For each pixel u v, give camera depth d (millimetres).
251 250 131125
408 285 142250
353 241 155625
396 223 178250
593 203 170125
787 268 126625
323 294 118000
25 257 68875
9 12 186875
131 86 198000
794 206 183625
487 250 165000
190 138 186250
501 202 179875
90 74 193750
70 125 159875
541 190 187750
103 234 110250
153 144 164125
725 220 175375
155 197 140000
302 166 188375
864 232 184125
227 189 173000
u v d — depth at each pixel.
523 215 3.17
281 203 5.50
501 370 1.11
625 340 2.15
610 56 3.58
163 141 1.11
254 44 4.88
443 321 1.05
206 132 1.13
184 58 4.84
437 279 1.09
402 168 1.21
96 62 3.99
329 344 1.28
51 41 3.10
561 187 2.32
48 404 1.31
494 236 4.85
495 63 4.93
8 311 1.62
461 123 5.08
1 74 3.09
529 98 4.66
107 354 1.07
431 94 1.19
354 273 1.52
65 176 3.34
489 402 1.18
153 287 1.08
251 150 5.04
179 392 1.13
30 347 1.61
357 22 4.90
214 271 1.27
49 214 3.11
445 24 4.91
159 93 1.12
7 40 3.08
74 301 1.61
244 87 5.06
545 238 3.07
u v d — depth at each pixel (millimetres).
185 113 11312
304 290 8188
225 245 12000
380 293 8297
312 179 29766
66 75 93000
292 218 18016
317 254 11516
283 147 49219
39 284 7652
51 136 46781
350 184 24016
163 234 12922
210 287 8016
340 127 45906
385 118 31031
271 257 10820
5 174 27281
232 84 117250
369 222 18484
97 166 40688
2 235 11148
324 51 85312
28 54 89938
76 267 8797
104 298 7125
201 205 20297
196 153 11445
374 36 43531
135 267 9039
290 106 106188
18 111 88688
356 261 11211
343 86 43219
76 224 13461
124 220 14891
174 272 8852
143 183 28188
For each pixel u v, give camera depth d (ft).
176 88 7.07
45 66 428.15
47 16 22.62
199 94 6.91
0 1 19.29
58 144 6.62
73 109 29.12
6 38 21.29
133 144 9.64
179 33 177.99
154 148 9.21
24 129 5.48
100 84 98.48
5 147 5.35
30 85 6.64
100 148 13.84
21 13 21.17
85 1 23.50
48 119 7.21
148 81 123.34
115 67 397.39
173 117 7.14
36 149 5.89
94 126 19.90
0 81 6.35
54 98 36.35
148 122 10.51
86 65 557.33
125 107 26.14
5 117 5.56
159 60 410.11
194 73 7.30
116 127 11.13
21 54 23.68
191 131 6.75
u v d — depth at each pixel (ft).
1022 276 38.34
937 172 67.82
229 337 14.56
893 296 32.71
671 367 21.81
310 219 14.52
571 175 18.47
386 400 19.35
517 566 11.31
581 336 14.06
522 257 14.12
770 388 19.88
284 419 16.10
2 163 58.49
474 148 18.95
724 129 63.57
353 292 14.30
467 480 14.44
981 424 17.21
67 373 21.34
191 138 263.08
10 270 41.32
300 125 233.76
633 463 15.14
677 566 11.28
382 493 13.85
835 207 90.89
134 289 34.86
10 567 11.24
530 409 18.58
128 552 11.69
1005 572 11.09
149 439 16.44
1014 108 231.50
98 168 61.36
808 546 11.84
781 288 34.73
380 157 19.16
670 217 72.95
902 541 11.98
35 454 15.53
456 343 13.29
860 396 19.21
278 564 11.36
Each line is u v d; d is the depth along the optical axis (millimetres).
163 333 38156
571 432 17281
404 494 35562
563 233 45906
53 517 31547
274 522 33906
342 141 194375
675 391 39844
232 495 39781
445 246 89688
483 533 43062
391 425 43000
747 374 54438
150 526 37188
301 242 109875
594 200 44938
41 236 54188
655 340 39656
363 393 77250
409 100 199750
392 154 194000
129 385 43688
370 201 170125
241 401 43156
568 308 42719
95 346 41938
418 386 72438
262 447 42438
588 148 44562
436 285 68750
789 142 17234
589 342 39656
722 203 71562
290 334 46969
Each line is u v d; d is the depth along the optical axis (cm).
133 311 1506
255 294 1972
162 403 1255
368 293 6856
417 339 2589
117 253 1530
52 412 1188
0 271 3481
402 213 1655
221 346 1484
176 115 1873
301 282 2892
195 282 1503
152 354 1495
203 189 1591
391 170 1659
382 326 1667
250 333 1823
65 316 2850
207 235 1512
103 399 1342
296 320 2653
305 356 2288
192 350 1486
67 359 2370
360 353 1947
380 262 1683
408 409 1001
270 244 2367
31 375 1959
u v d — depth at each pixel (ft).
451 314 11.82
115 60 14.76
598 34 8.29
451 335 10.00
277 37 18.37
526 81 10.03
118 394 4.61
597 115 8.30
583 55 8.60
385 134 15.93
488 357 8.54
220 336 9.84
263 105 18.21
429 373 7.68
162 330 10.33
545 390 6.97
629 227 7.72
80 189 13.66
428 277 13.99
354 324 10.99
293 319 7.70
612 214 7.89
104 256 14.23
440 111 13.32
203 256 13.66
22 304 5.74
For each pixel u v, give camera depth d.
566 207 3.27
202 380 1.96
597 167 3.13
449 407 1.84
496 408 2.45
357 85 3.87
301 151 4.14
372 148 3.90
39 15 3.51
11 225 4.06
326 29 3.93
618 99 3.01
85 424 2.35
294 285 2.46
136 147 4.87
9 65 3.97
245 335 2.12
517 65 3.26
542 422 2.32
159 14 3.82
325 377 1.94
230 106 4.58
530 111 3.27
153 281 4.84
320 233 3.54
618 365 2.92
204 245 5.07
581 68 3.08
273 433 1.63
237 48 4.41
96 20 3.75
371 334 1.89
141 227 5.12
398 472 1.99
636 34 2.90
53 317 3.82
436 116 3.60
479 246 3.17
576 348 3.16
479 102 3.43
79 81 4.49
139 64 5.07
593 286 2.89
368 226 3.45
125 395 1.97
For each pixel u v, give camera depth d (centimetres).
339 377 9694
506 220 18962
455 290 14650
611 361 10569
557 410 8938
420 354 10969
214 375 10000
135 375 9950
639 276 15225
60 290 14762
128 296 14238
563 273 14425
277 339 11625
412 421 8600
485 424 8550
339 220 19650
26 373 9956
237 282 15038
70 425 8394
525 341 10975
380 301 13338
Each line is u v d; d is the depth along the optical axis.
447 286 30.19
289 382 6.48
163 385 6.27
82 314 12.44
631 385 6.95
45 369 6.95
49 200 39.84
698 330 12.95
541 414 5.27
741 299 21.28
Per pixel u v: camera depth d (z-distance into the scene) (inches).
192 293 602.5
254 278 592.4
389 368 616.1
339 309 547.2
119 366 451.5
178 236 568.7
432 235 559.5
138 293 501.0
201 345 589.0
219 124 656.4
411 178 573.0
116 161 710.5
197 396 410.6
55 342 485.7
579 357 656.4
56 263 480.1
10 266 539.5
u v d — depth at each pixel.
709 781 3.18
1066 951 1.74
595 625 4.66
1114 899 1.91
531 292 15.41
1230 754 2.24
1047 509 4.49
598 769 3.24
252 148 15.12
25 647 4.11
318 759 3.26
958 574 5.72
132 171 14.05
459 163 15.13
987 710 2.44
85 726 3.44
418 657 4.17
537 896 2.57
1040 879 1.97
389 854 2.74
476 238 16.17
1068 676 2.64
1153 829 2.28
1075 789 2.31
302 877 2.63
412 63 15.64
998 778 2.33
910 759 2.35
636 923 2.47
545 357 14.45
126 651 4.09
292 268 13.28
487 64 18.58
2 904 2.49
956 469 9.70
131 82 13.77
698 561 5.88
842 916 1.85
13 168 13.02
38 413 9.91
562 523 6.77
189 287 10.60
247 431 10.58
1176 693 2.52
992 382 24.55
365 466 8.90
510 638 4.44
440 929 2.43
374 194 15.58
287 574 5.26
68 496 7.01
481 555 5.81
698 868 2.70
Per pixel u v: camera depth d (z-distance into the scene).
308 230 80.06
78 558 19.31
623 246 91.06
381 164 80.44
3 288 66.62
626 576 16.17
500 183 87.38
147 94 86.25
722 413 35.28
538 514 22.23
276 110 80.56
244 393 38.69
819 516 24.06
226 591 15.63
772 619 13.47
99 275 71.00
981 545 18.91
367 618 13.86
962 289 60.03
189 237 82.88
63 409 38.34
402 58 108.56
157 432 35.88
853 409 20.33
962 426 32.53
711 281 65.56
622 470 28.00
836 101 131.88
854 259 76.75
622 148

# EXERCISE PROMPT
The stopping point is the line containing "545 238 3.07". Reproduce exactly every line of the material from the first through that one.

# WRITTEN RESPONSE
For each pixel u v, give camera depth d (millimetres).
251 250 131125
408 285 142250
353 241 155625
396 223 178250
593 203 170125
787 268 126625
323 294 118000
25 257 68875
9 12 186875
131 86 198000
794 206 183625
487 250 165000
190 138 186250
501 202 179875
90 74 193750
70 125 159875
541 190 187750
103 234 110250
153 144 164125
725 220 175375
155 197 140000
302 166 188375
864 232 184125
227 189 173000
u v d — depth at each pixel.
523 215 3.17
281 203 5.50
501 370 1.11
625 340 2.15
610 56 3.58
163 141 1.11
254 44 4.88
443 321 1.05
206 132 1.13
184 58 4.84
437 279 1.09
402 168 1.21
96 62 3.99
329 344 1.28
51 41 3.10
561 187 2.32
48 404 1.31
494 236 4.85
495 63 4.93
8 311 1.62
461 123 5.08
1 74 3.09
529 98 4.66
107 354 1.07
431 94 1.19
354 273 1.52
65 176 3.34
489 402 1.18
153 287 1.08
251 150 5.04
179 392 1.13
30 347 1.61
357 22 4.90
214 271 1.27
49 214 3.11
445 24 4.91
159 93 1.12
7 40 3.08
74 301 1.61
244 87 5.06
545 238 3.07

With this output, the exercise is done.